Un secondo incarto («ma non una procedura disciplinare») era stato aperto d’ufficio, come da prassi, non appena il CdM era stato informato della denuncia penale dei giudici Quadri e Verda Chiocchetti nei confronti dei colleghi Ermani, Villa e Pagnamenta per reati contro l’onore; circostanza che è poi stata smentita dal procuratore Passini e, in seconda istanza, anche dalla Corte dei reclami penali. Nel frattempo, alla luce di questa sentenza (anticipata a dicembre dal Corriere del Ticino), l’incarto, conferma oggi Stefani, è di fatto già stato chiuso.

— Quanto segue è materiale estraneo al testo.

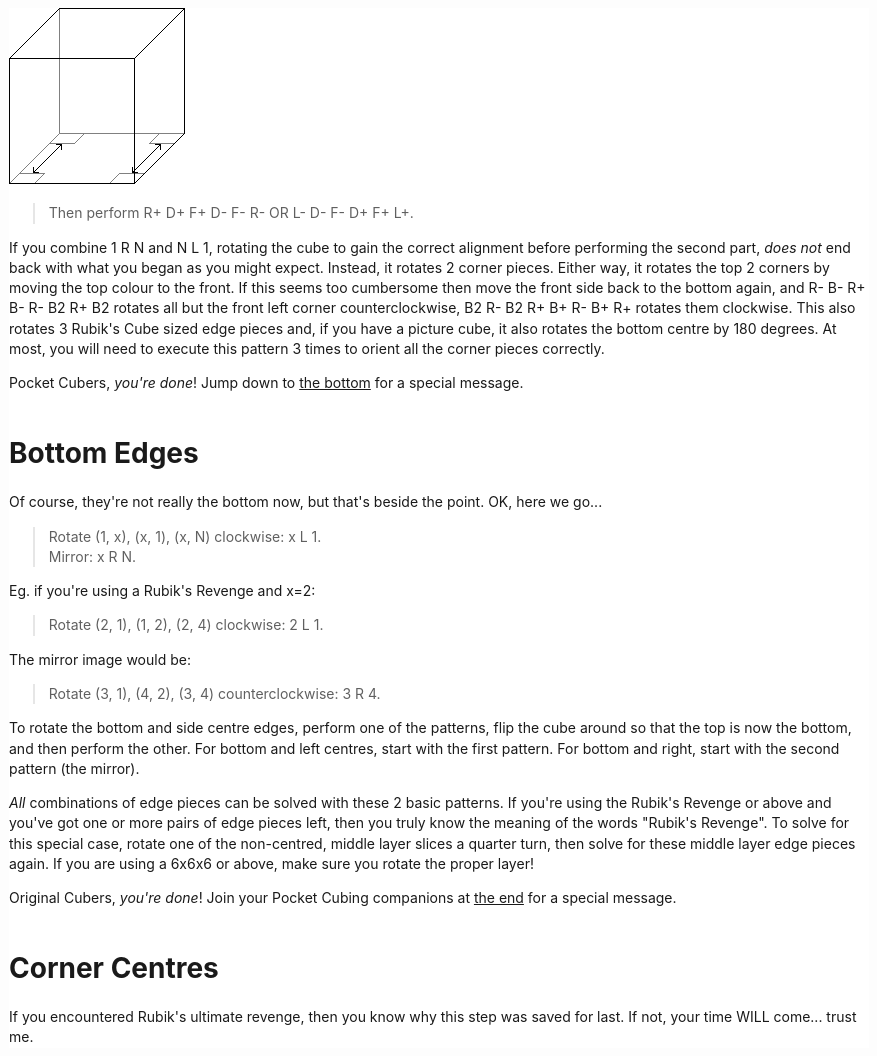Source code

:![Corner Swap Front Back](CornerSwapFrontBack.gif)

> Then perform R+ D+ F+ D- F- R- OR L- D- F- D+ F+ L+.

If you combine 1 R N and N L 1, rotating the cube to gain the correct alignment before performing the second part, *does not* end back with what you began as you might expect. Instead, it rotates 2 corner pieces. Either way, it rotates the top 2 corners by moving the top colour to the front. If this seems too cumbersome then move the front side back to the bottom again, and R- B- R+ B- R- B2 R+ B2 rotates all but the front left corner counterclockwise, B2 R- B2 R+ B+ R- B+ R+ rotates them clockwise. This also rotates 3 Rubik's Cube sized edge pieces and, if you have a picture cube, it also rotates the bottom centre by 180 degrees. At most, you will need to execute this pattern 3 times to orient all the corner pieces correctly.

Pocket Cubers, *you're done*! Jump down to [the bottom](#done) for a special message.

Bottom Edges
============

Of course, they're not really the bottom now, but that's beside the point. OK, here we go...

> Rotate (1, x), (x, 1), (x, N) clockwise: x L 1.<br>
> Mirror: x R N.

Eg. if you're using a Rubik's Revenge and x=2:

> Rotate (2, 1), (1, 2), (2, 4) clockwise: 2 L 1.

The mirror image would be:

> Rotate (3, 1), (4, 2), (3, 4) counterclockwise: 3 R 4.

To rotate the bottom and side centre edges, perform one of the patterns, flip the cube around so that the top is now the bottom, and then perform the other.  For bottom and left centres, start with the first pattern. For bottom and right, start with the second pattern (the mirror).

*All* combinations of edge pieces can be solved with these 2 basic patterns. If you're using the Rubik's Revenge or above and you've got one or more pairs of edge pieces left, then you truly know the meaning of the words "Rubik's Revenge". To solve for this special case, rotate one of the non-centred, middle layer slices a quarter turn, then solve for these middle layer edge pieces again. If you are using a 6x6x6 or above, make sure you rotate the proper layer!

Original Cubers, *you're done*! Join your Pocket Cubing companions at [the end](#done) for a special message.

Corner Centres
==============

If you encountered Rubik's ultimate revenge, then you know why this step was saved for last. If not, your time WILL come... trust me.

Per quanto concerne, invece, la foto dei due falli di plastica, il decreto di non luogo a procedere firmato dal magistrato grigionese non avrebbe comunque esentato il CdM dal doversi esprimere sull’opportunità di un simile invio, valutando, per esempio, la compatibilità del comportamento con i doveri deontologici di un magistrato. Come spiega Stefani, «queste valutazioni seguono criteri diversi rispetto a quelli del diritto penale, e il non luogo a procedere, di fatto, non avrebbe esaurito la pratica disciplinare».